Rwanda – DRC: Can Uganda remain neutral in M23 fight?

By Musinguzi Blanshe

Posted on Tuesday, 21 February 2023 18:50
Rwandan president Paul Kagame and Ugandan President Yoweri Kaguta Museveni in Entebbe, Uganda 2018. Michele Sibiloni/AFP

A year after Rwanda reopened its main border with Uganda, following three years of mistrust punctuated by accusations of espionage and backing rebel groups targeting to destabilise each other, trade is flourishing between the two countries, a sign of good relations, according to analysts. But perceptions die hard, as diplomatic mistrust continues over what side Uganda is truly on in combatting M23.

In December, Uganda’s export to Rwanda hit $28.8m, an all-time high, according to data from the Bank of Uganda. As little as six months earlier, the exports were worth less than a million dollars. When Rwanda reopened the border after talks brokered by General Muhoozi Kainerugaba, its people, not goods, were crisscrossing the borders.

In June, Uganda Manufacturers Association were complaining about Rwanda’s continued refusal to allow entry of Uganda products. The turnaround happened quickly. But it also happened at the time when tension between the Democratic Republic of Congo and Rwanda was ratcheting up over M23 rebels.

Neutral or not?

With Uganda still expected to deploy in eastern DRC as part of the East Africa Standby Force (EARF), of which Félix Tshisekedi wants to engage in combat with M23 rebels, will Kampala feel obliged to do a favour for Kigali or the M23? Lonzen Rugira, a researcher based in Kigali and chief editor of Pan African Review believes so.

“I hope that Uganda would support M23 for as long as there is [a] systematic effort not to recognise the citizenship of Kinyarwanda speaking Congolese,” he tells The Africa Report.

Solomon Asiimwe, an international relations researcher at Nkumba University in Uganda believes a neutral Uganda in the Rwanda-DRC row should be forgotten.
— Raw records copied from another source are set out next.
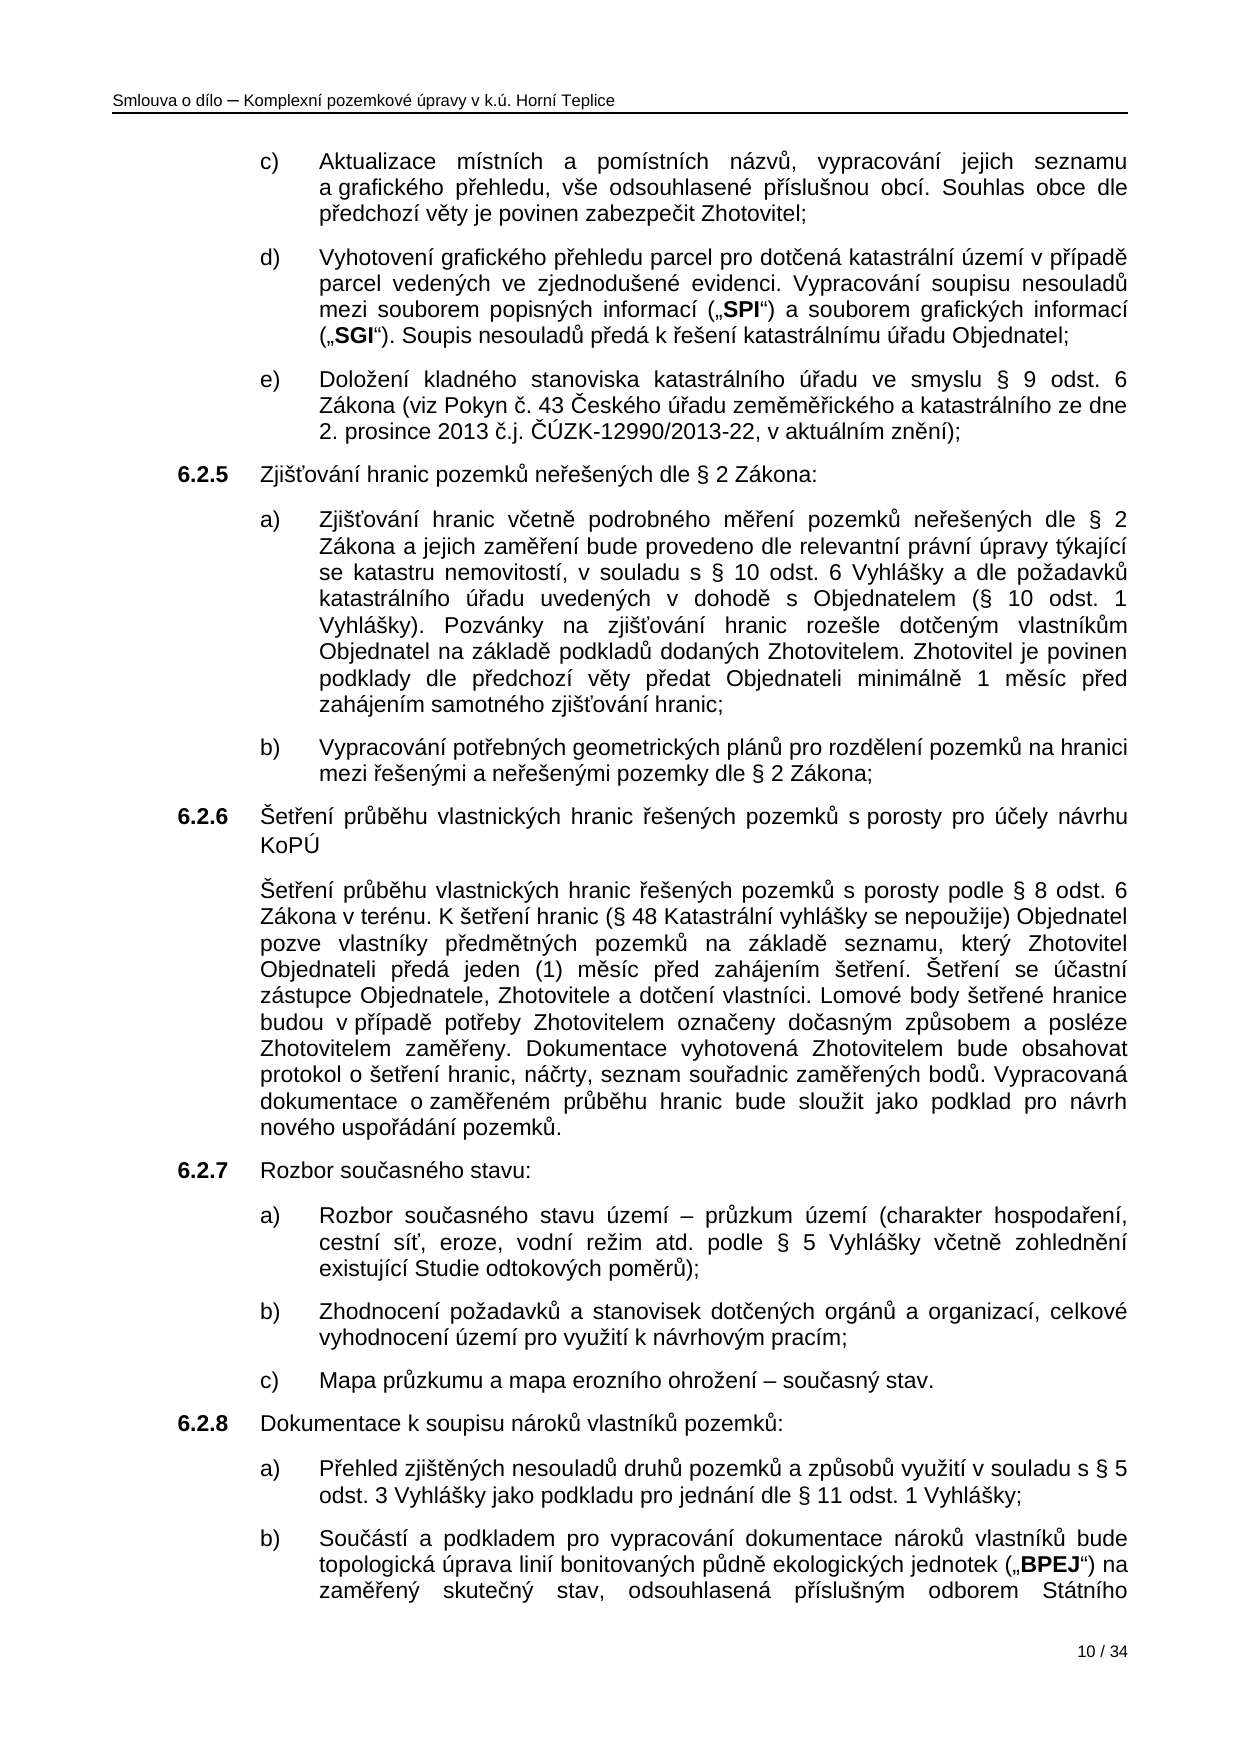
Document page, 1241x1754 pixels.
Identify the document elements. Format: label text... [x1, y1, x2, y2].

list Aktualizace místních a pomístních názvů, vypracování jejich seznamu a grafického přehledu, vše odsouhlasené příslušnou obcí. Souhlas obce dle předchozí věty je povinen zabezpečit Zhotovitel; [260, 148, 1128, 227]
list Zhodnocení požadavků a stanovisek dotčených orgánů a organizací, celkové vyhodnocení území pro využití k návrhovým pracím; [260, 1298, 1128, 1351]
text Dokumentace k soupisu nároků vlastníků pozemků: [177, 1410, 1128, 1437]
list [260, 1525, 1128, 1604]
list Mapa průzkumu a mapa erozního ohrožení – současný stav. [260, 1367, 1128, 1393]
text Zjišťování hranic pozemků neřešených dle § 2 Zákona: [177, 461, 1128, 488]
list Šetření průběhu vlastnických hranic řešených pozemků s porosty podle § 8 odst. 6 Zákona v terénu. K šetření hranic (§ 48 Katastrální vyhlášky se nepoužije) Objednatel pozve vlastníky předmětných pozemků na základě seznamu, který Zhotovitel Objednateli předá jeden (1) měsíc před zahájením šetření. Šetření se účastní zástupce Objednatele, Zhotovitele a dotčení vlastníci. Lomové body šetřené hranice budou v případě potřeby Zhotovitelem označeny dočasným způsobem a posléze Zhotovitelem zaměřeny. Dokumentace vyhotovená Zhotovitelem bude obsahovat protokol o šetření hranic, náčrty, seznam souřadnic zaměřených bodů. Vypracovaná dokumentace o zaměřeném průběhu hranic bude sloužit jako podklad pro návrh nového uspořádání pozemků. [260, 877, 1128, 1140]
list Přehled zjištěných nesouladů druhů pozemků a způsobů využití v souladu s § 5 odst. 3 Vyhlášky jako podkladu pro jednání dle § 11 odst. 1 Vyhlášky; [260, 1455, 1128, 1508]
list Rozbor současného stavu území – průzkum území (charakter hospodaření, cestní síť, eroze, vodní režim atd. podle § 5 Vyhlášky včetně zohlednění existující Studie odtokových poměrů); [260, 1202, 1128, 1281]
text Šetření průběhu vlastnických hranic řešených pozemků s porosty pro účely návrhu KoPÚ [177, 803, 1128, 858]
list Zjišťování hranic včetně podrobného měření pozemků neřešených dle § 2 Zákona a jejich zaměření bude provedeno dle relevantní právní úpravy týkající se katastru nemovitostí, v souladu s § 10 odst. 6 Vyhlášky a dle požadavků katastrálního úřadu uvedených v dohodě s Objednatelem (§ 10 odst. 1 Vyhlášky). Pozvánky na zjišťování hranic rozešle dotčeným vlastníkům Objednatel na základě podkladů dodaných Zhotovitelem. Zhotovitel je povinen podklady dle předchozí věty předat Objednateli minimálně 1 měsíc před zahájením samotného zjišťování hranic; [260, 506, 1128, 717]
list Vyhotovení grafického přehledu parcel pro dotčená katastrální území v případě parcel vedených ve zjednodušené evidenci. Vypracování soupisu nesouladů mezi souborem popisných informací („SPI“) a souborem grafických informací („SGI“). Soupis nesouladů předá k řešení katastrálnímu úřadu Objednatel; [260, 243, 1128, 349]
list Vypracování potřebných geometrických plánů pro rozdělení pozemků na hranici mezi řešenými a neřešenými pozemky dle § 2 Zákona; [260, 734, 1128, 787]
list Doložení kladného stanoviska katastrálního úřadu ve smyslu § 9 odst. 6 Zákona (viz Pokyn č. 43 Českého úřadu zeměměřického a katastrálního ze dne 2. prosince 2013 č.j. ČÚZK-12990/2013-22, v aktuálním znění); [260, 366, 1128, 444]
text Rozbor současného stavu: [177, 1157, 1128, 1183]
Asiimwe argues that due to history, Uganda is bound to gravitate towards the Rwanda side. “Can Uganda be neutral? I doubt the neutrality of Uganda in a situation where Rwanda is connected because of its history and closeness. I am sure that is why DRC people are doubting whether Uganda is not supporting Rwanda in that conflict.”

He adds: “They (Ugandans) will try, it can be in words that they will be neutral but it’s not possible.”

Uganda soldiers will face M23

The heads of the army chiefs from the East African Community recently met and re-drafted a deployment plan for countries expected to contribute soldiers. As per a document they drafted, Uganda is supposed to “deploy in Bunagana, Kiwanja/Rutshuru and Mabenga areas.”

These areas are currently occupied by the rebels. For instance, M23 has occupied Bunagana town which is on the border between Uganda and DRC since June 2022.

Previously, as per the deployment plan agreed upon in August last year, Uganda and Burundi were supposed to deploy to areas not occupied by M23 rebels. Kenya, which deployed first, has come under pressure from Kinshasa to engage in combat with the rebels. The regional force was conceived as a buffer that would create an environment for rebels and the DRC government to engage in sustainable peace efforts. Kinshasa has rejected the calls to dialogue with the M23.

If Uganda deploys in areas under M23 occupation, it will, much like Kenya, face pressure from DRC to engage in combat. That would put Kampala directly between the opposite requests of Kinshasa and Kigali.

Kinshasa has long suspected Uganda of not being a neutral player but feared to openly confront another neighbour. For instance, when M23 rebels captured Bunagana, there was a feeling among Congolese soldiers that Ugandan soldiers aided them during the night. Kampala was quick to dismiss the claims.

It should not be a suspicion, Rugira says, Uganda needs to voice a side. “Whether there is a suspicion that Uganda is sympathetic or supporting … should not be mere suspicion. Uganda, as any country that has the goodwill of the people, should be involved and should try to protect the lives of these people.”

In several regional meetings to resolve the M23 impasse, Museveni has taken positions unpleasant to Kinshasa, such as arguing for Rwanda to be part of the regional force – a point that Kinshasa never entertained. Museveni has also for a long time held a view that Kinshasa should negotiate with M23.

Improved relations with Burundi

Last year, Rwanda took steps to significantly improve ties with Burundi that broke down in 2015 following an attempted coup in Bujumbura. Burundi placed the blame on Rwanda and is still demanding the coup plotter currently held in Kigali be handed over for prosecution.

On 4 February, Paul Kagame was in Bujumbura for the EAC heads of state summit to discuss the M23 impasse. It was the first time Kagame visited Bujumbura in a decade.

Does Rwanda have a chance to woo Burundi on its side? Rugira describes such a question as misconceived. “It’s in Rwanda’s interest to have neighbours who it gets along with,” he says. “The idea that Rwanda is suddenly interested in having good relations with Burundi and Uganda so that they get on its side in the Congolese conflict is faulty.”

Trust EAC

Rather than try to deepen mistrust, which could impact bilateral relations between DRC and its neighbours for years, Asiimwe says DRC should trust the regional bloc. “Now that DRC joined the East African Community, if [it] can respect the regional organisation, it helps [it] to negotiate. Where there is a problem, [DRC] report[s] it and the regional structures work to resolve it.”